I wonder if there is a smok rba's that will fit the SKRR, though glass might be a bigger issue. I love that tank but I do prefer RBAs

Reactions: Like 1


----------



## Slick

Q9550 said:


> Hi All,
> 
> So i started off on a smok alien with the big baby beast and then quickly bought myself a luxe mod with the skrr tank. I really enjoy the luxe and am really loving the QF Mesh coils, however i found the flavour to be a bit muted with these coils. I still had a few of the smok coils so i decided to try something... The QF mesh coil had a bullet type 510 connection pin which directed airflow to the sides onto the mesh so i removed the bullet 510 pin and replaced it with the smok 510 pin which does not have the bullet style. All i can say is that i was super impressed at how much more flavour comes through now from the coil and the coil still does not leak
> 
> Also just a side note, the Smok Baby T8 coils do fit the Skrr tank. It works but the flavour isn't the best...

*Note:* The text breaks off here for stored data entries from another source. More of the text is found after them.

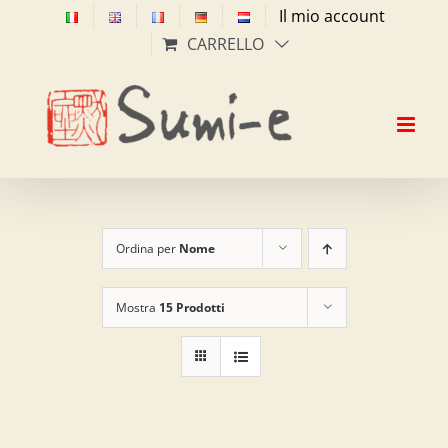
Salta
Il mio account
al
CARRELLO
contenuto
Ordina per
Nome
Mostra
15 Prodotti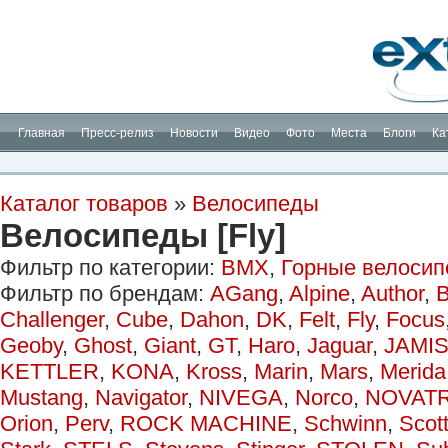
Планета Экстрима
-
сообщество любителей экстремального спорта. Вы
можете
присоединиться!
Главная
Пресс-релиз
Новости
Видео
Фото
Места
Блоги
Ка
Каталог товаров
»
Велосипеды
Велосипеды [Fly]
Фильтр по категории:
BMX
,
Горные велоси
Фильтр по брендам:
AGang
,
Alpine
,
Author
,
B
Challenger
,
Cube
,
Dahon
,
DK
,
Felt
,
Fly
,
Focus
Geoby
,
Ghost
,
Giant
,
GT
,
Haro
,
Jaguar
,
JAMI
KETTLER
,
KONA
,
Kross
,
Marin
,
Mars
,
Merida
Mustang
,
Navigator
,
NIVEGA
,
Norco
,
NOVAT
Orion
,
Perv
,
ROCK MACHINE
,
Schwinn
,
Scot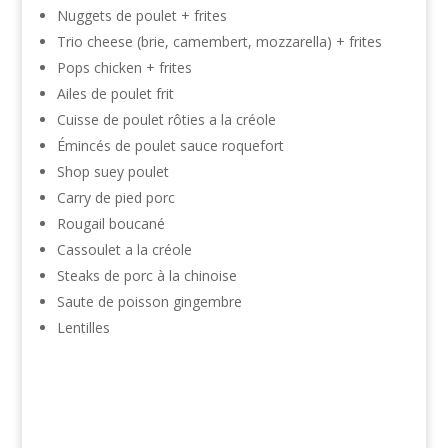
Nuggets de poulet + frites
Trio cheese (brie, camembert, mozzarella) + frites
Pops chicken + frites
Ailes de poulet frit
Cuisse de poulet rôties a la créole
Émincés de poulet sauce roquefort
Shop suey poulet
Carry de pied porc
Rougail boucané
Cassoulet a la créole
Steaks de porc à la chinoise
Saute de poisson gingembre
Lentilles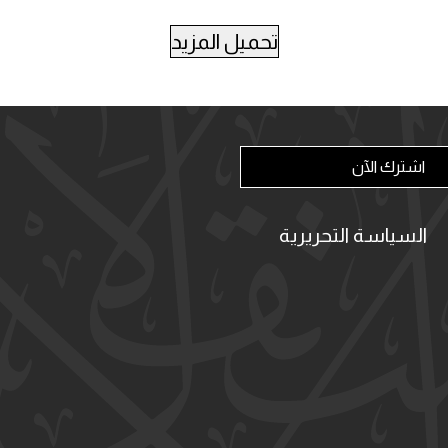
تحميل المزيد
اشترك الآن
السياسة التحريرية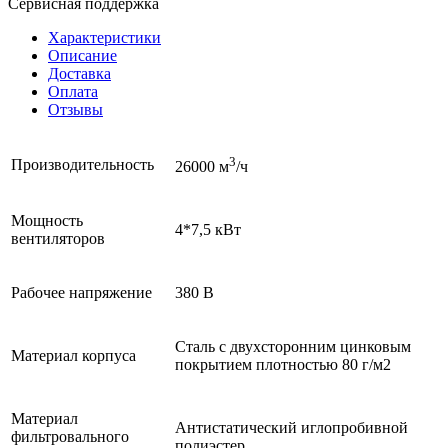
Сервисная поддержка
Характеристики
Описание
Доставка
Оплата
Отзывы
3
Производительность
26000 м
/ч
Мощность
4*7,5 кВт
вентиляторов
Рабочее напряжение
380 В
Сталь с двухсторонним цинковым
Материал корпуса
покрытием плотностью 80 г/м2
Материал
Антистатический иглопробивной
фильтровального
полиэстер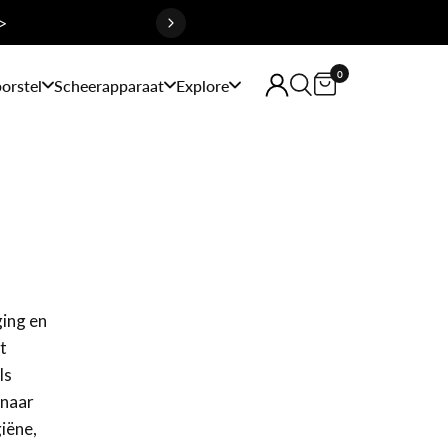
>
0
orstel
Scheerapparaat
Explore
ging en
t
ls
 naar
iëne,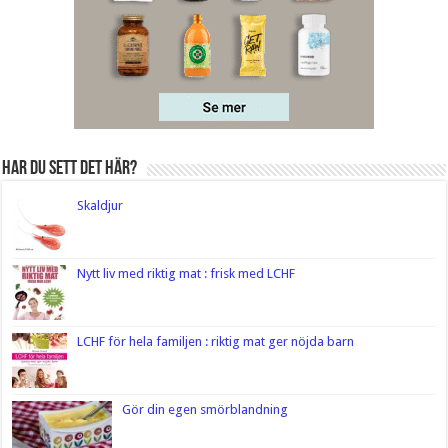
Har du sett det här?
Skaldjur
Nytt liv med riktig mat : frisk med LCHF
LCHF för hela familjen : riktig mat ger nöjda barn
Gör din egen smörblandning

Thanks for the tip,I use the Vaporesso ccell 2 coils in my Skrr tank,nothing beats that flavour


----------



## Intuthu Kagesi

Arthster said:


> I wonder if there is a smok rba's that will fit the SKRR, though glass might be a bigger issue. I love that tank but I do prefer RBAs



I realise this is a year after your post , however thought I'd take a chance that you may have come right in your quest? 

I share your preference of RBA's, and have subsequently bought a SMOK RBA for my SKRR-S tank, to which I'm now in search of 24 to 24.5mm glass, else I'll be turning a 2.6mm ally sleeve to take up the slack.


----------